▶ _SET OF TASKS_
[A] In the primer on blockchain data security and Ethereum, what lets Ethereum's World State trie be summed up in one hash? Answer in one to three sentences.
[B] Pick up the primer on blockchain data security and Ethereum at its final line and keep writing from there.

▶ _EXTRACTED TEXT_
- - - -

Let’s revisit the trilemma. What did we give up to get this trustless data security?

  • Miners expend energy as they attempt to get the nonce
  • Full trustless verification requires EACH node to replicate the canonical state by hashing the merkle tree of txs -> hashing the block headers

Full Node Size: ~405GB

For a naive demonstration of “The Evolution of Data Security” run the following:

cd basecamp/primer/bitcoin/block_verification/go && go mod tidy
go test ./... -bench=. -count 5

Smart Contracts

Smart contracts were first proposed by Nick Szabo as a transaction protocol that executes the terms of a contract, giving all parties transparency into the rule set and execution. Bitcoin facilitates a limited version of smart contracts, but the expressive smart contract model of Ethereum has been more widely adopted.


Ethereum provides a platform to implement these smart contracts with the use of the Ethereum Virtual Machine. In the Ethereum paradigm, Alice’s bank account information is stored in a 20-byte address called an account. Her account balance along with a few more fields (nonce, storageRoot, codeHash) becomes a “node” in a data structure called a Patricia Trie where PATRICIA stands for “Practical Algorithm to Retrieve Information Coded in Alphanumeric”.

This Trie is a specific type of tree that encodes a key as a path of common prefixes to its corresponding value. So Alice's Bank Account can be found at an address("key") that points to an account ("value") in Ethereum's World State (trie). The tree structure of the trie allows us to obtain a cryptographic hash of each node all the way up to a single hash corresponding to the root similar to the Merkle tree we saw in the Bitcoin block verification.

For an example of the MPT data structure you can use this diagram for reference:

and run the following:

cd basecamp/primer/ethereum/block_verification/go && go mod tidy
go run *.go

Ethereum then propagates its state by verifying transactions are well-formed and applying then to accounts. Alice has a public/private key pair to manage her “externally owned account” and can sign transactions that involve her balance or involve interacting with other contracts in the state.

In addition to EOAs Ethereum has “contract accounts” which are controlled by the contract code associated with them. Every time the contract account receives a message the bytecode that is stored as an RLP encoded value in the account storage trie begins to execute according to the rules of the EVM.

Trilemma visit: what did we give up to add expressivity?

  • Every transaction still needs to be processed by every node in the network.

- - - -

▶ _INFORMATION SHOWN_
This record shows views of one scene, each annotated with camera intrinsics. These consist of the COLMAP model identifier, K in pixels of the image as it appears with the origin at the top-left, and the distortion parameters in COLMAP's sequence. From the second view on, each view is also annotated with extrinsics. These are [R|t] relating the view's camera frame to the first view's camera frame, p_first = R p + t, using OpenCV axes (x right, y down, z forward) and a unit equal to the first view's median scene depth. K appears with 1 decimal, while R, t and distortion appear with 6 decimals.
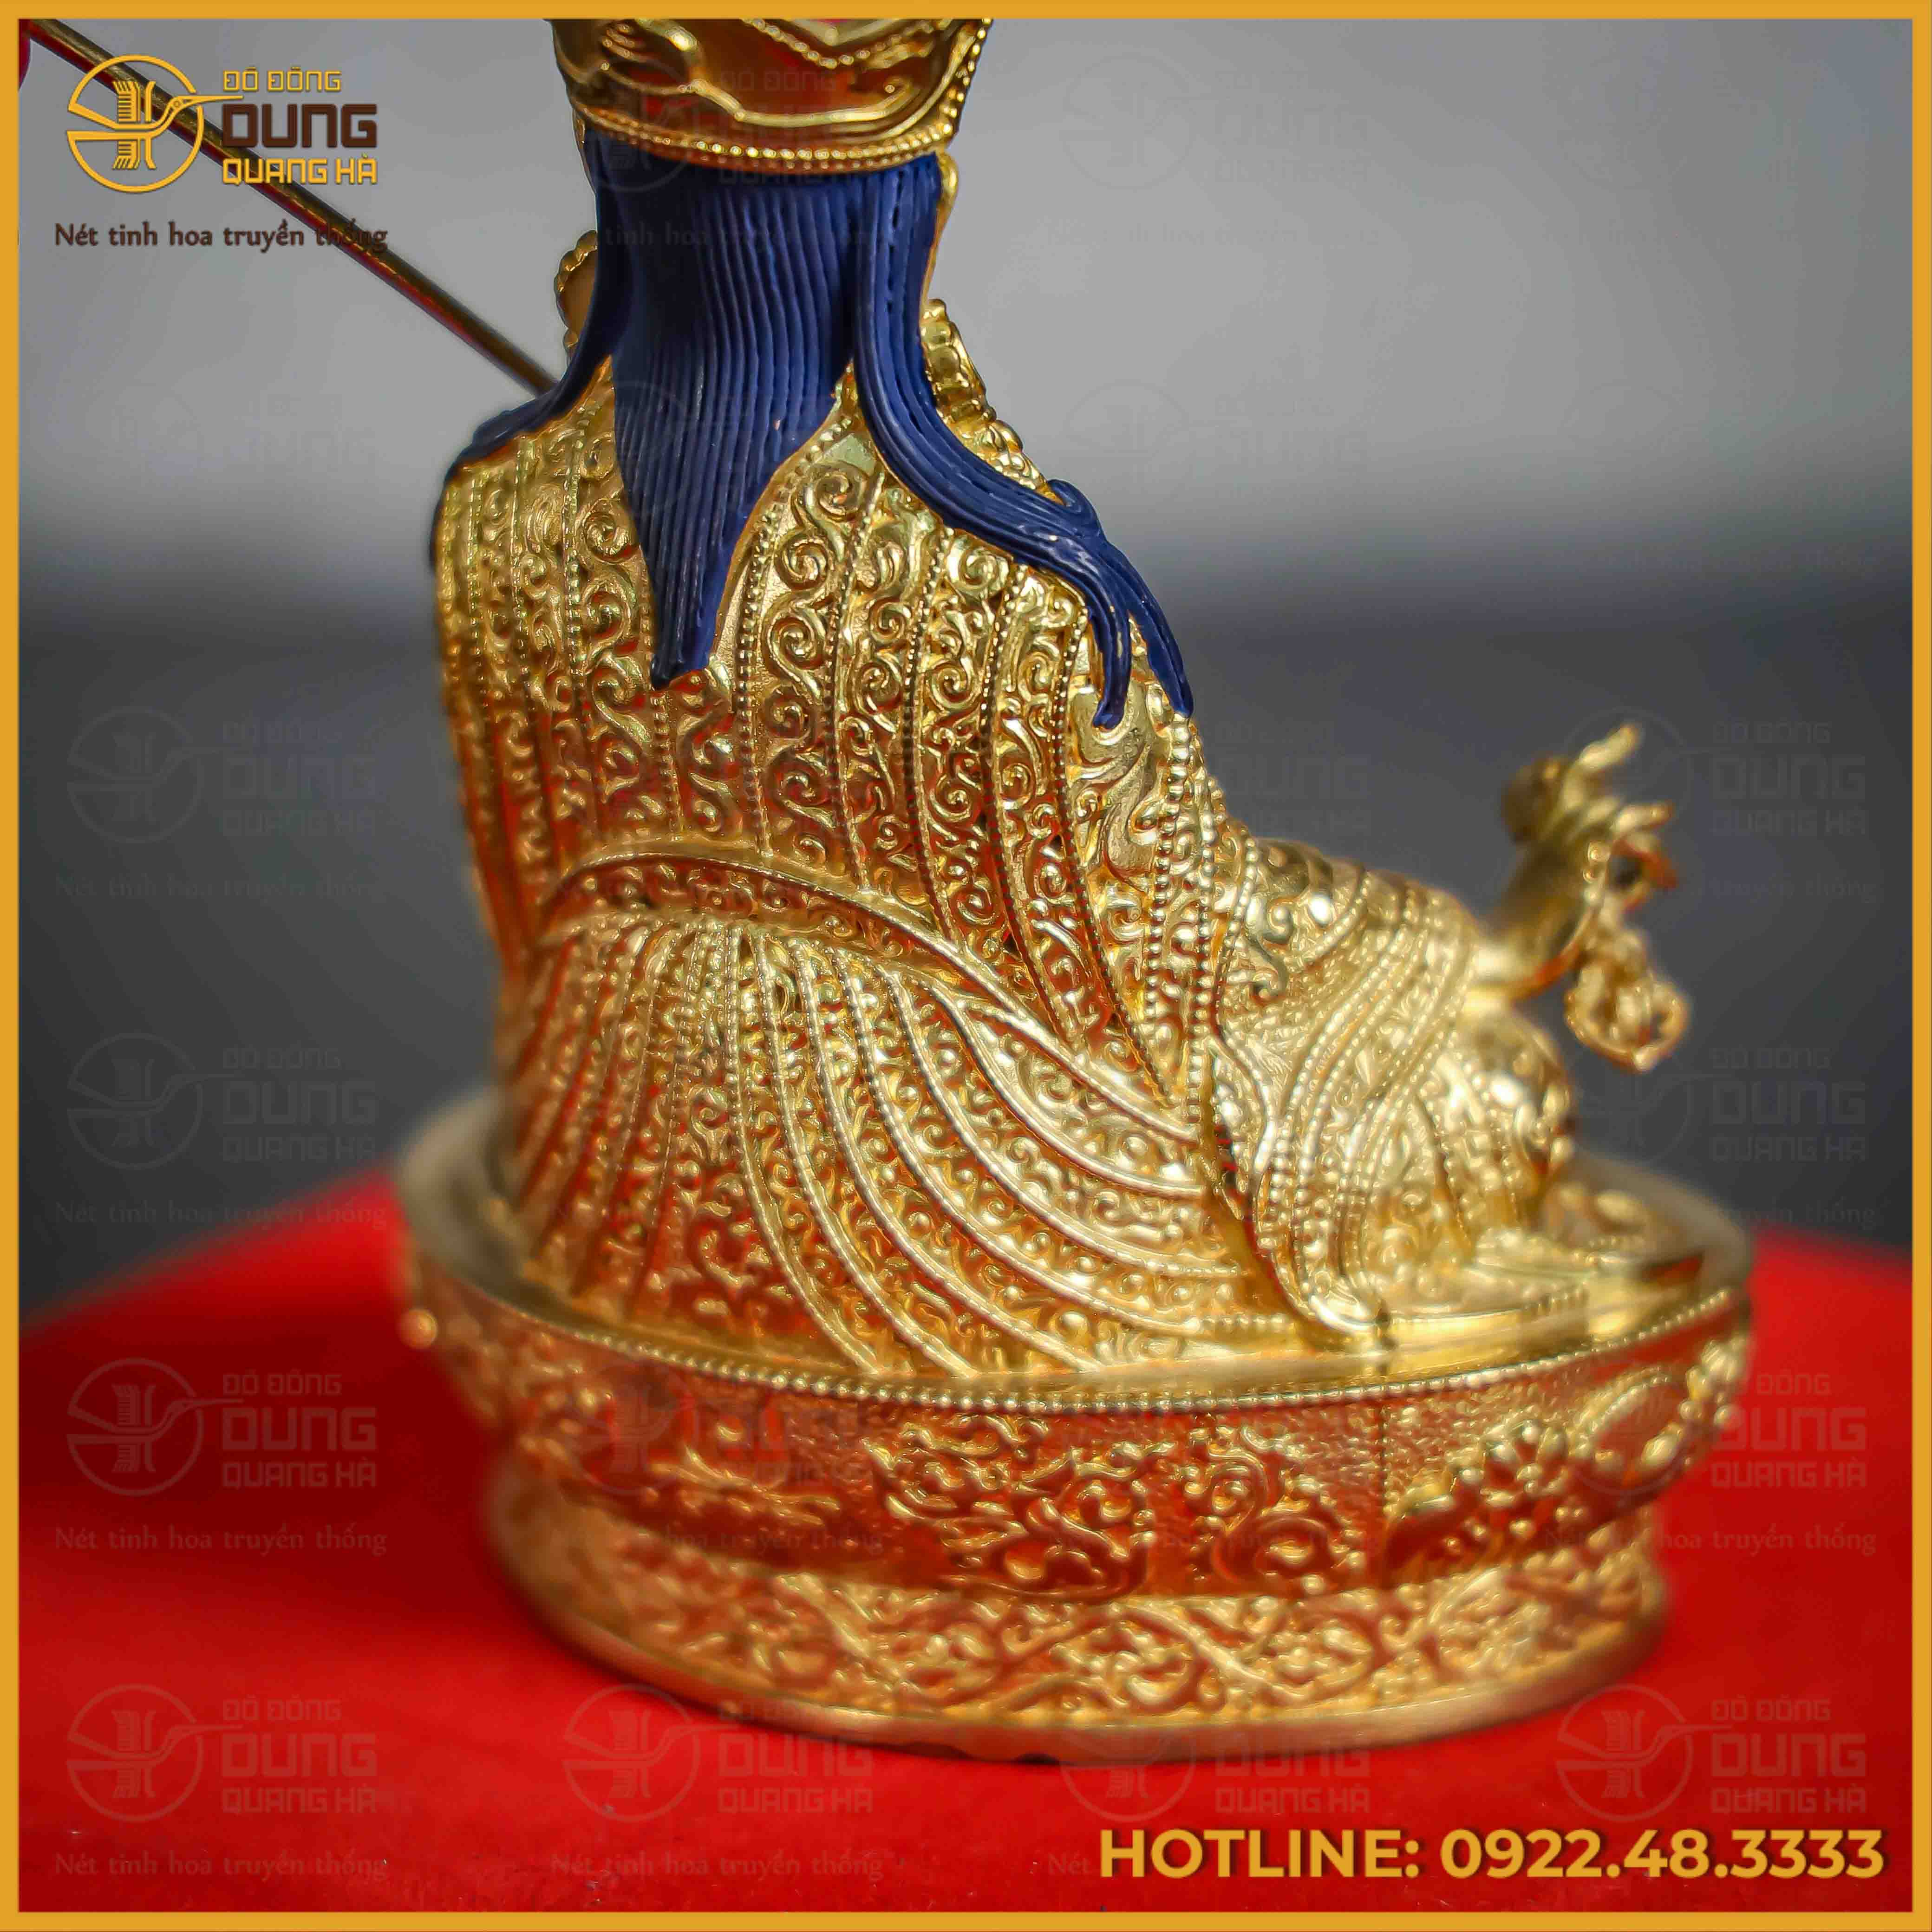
lens RADIAL K [[7937.9, 0, 966.4], [0, 7937.9, 969.3], [0, 0, 1]] dist [0.489581, 0.000000]
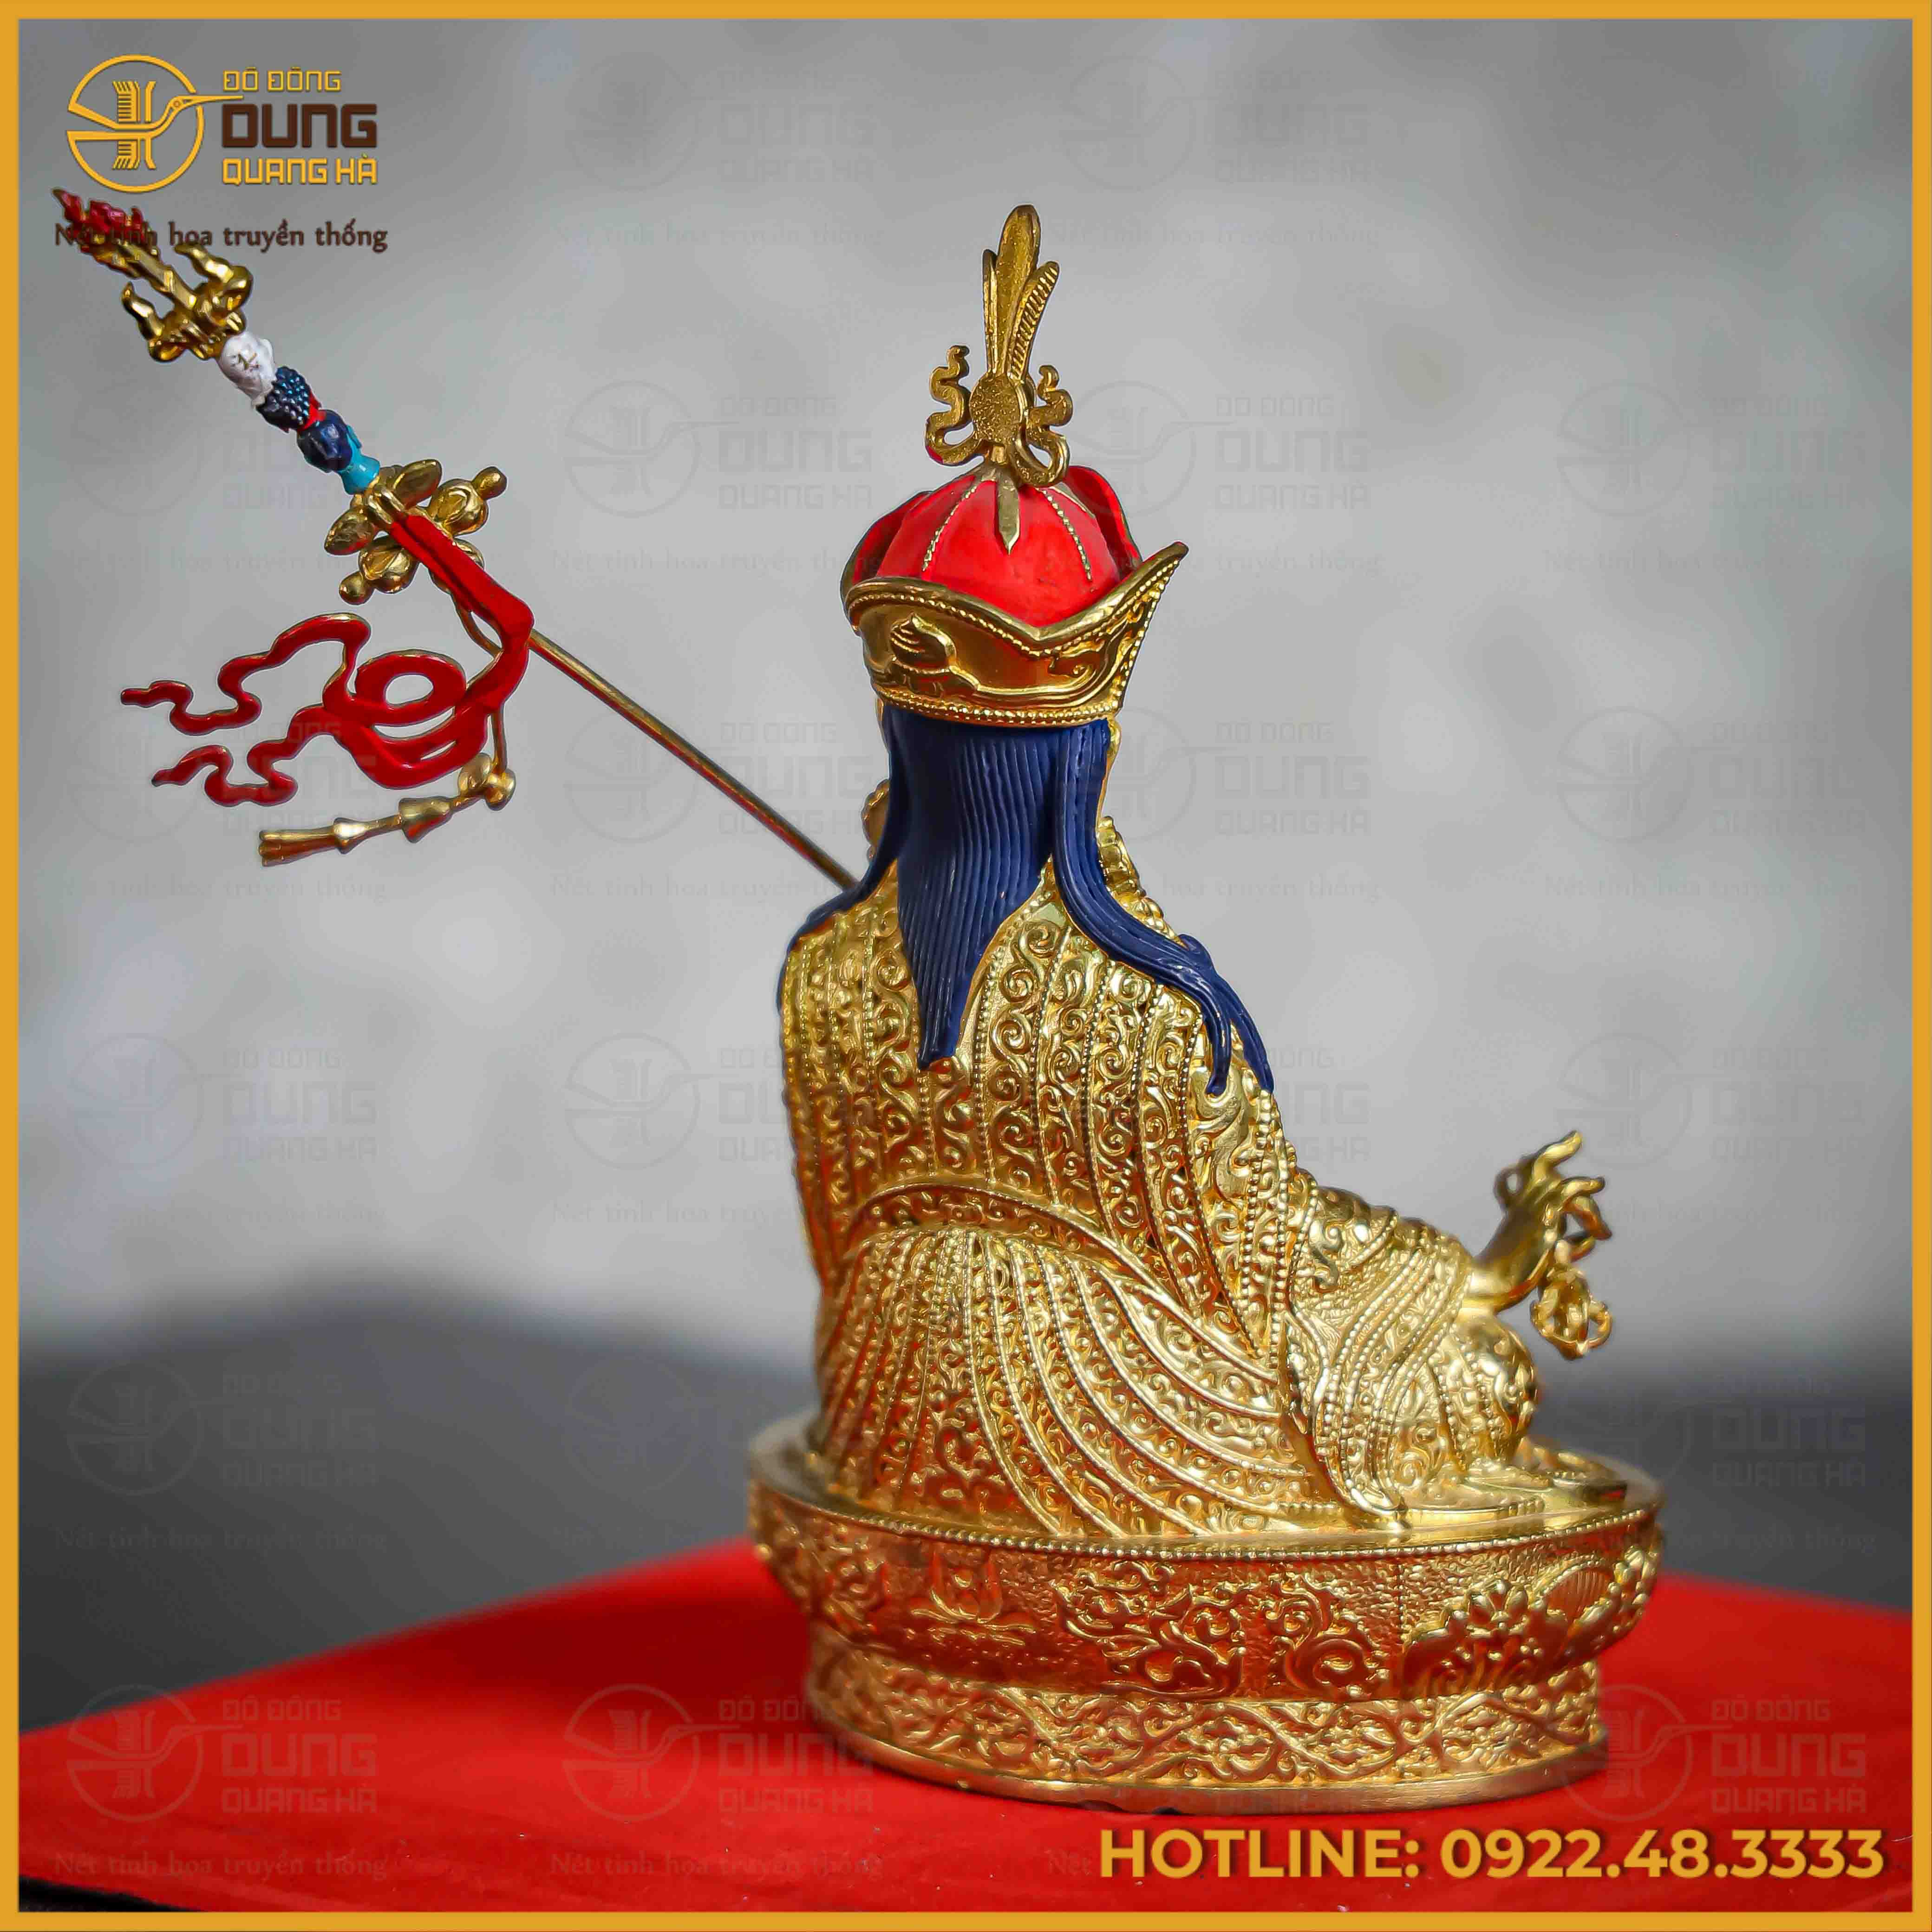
lens RADIAL K [[7937.9, 0, 964.6], [0, 7937.9, 968.7], [0, 0, 1]] dist [0.489581, 0.000000]
pose [[0.998686, 0.011431, -0.049955, 0.044358], [-0.018463, 0.989599, -0.142666, 0.159638], [0.047804, 0.143400, 0.988510, -0.498066]]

- - - -

▶ _ANSWERS BELOW_
[A] The trie is a tree, so a cryptographic hash can be computed for each node, working up level by level to a single hash for the root. This mirrors the Merkle tree used in Bitcoin block verification.

[B]
  • With the addition of world state storage the blockchain can “bloat” leading to centralization risk
  • Alice may pay $100 to use the money in her account

Full Node Size: ~700 GB

Archive Node Size: ~10 TB


As demand for block space increases the cost to execute on Layer 1 (full consensus protocols e.g. Bitcoin, Ethereum) will become increasingly expensive, and until certain state expiry mechanisms are implemented we can expect the state of the L1 to continue to bloat over time. This will require an increasingly robust machine to maintain the state and subsequently verify the blocks.

Rollups are one solution in which business logic is executed and stored in a protocol outside the Ethereum context and then proves its successful execution in the Ethereum context.

Typically this involves compressing a larger number of transactions at this Layer 2 and committing the state diffs to a smart contract deployed on L1. For full interoperability with the L1 rollups also typically implement a messaging component for deposits and withdrawals.

There are currently two types of rollups that are being widely adopted:

  • Optimistic Rollups
  • Zero-Knowledge Rollups

Vitalik provides a good comparison of the two here, and touches on the final pieces of our long trilemma journey:

No matter how large the computation, the proof can very quickly be verified on-chain.

This allows Alice to move her money freely between L1 and L2 (…soon to be L3) and operate on a low-cost blockchain layer. It allows devs to freely deploy their business logic with the expressive and PROVABLE Cairo programming language. All while inheriting the highest form of data security evolution from the L1 and not having to delegate trust to any centralized party!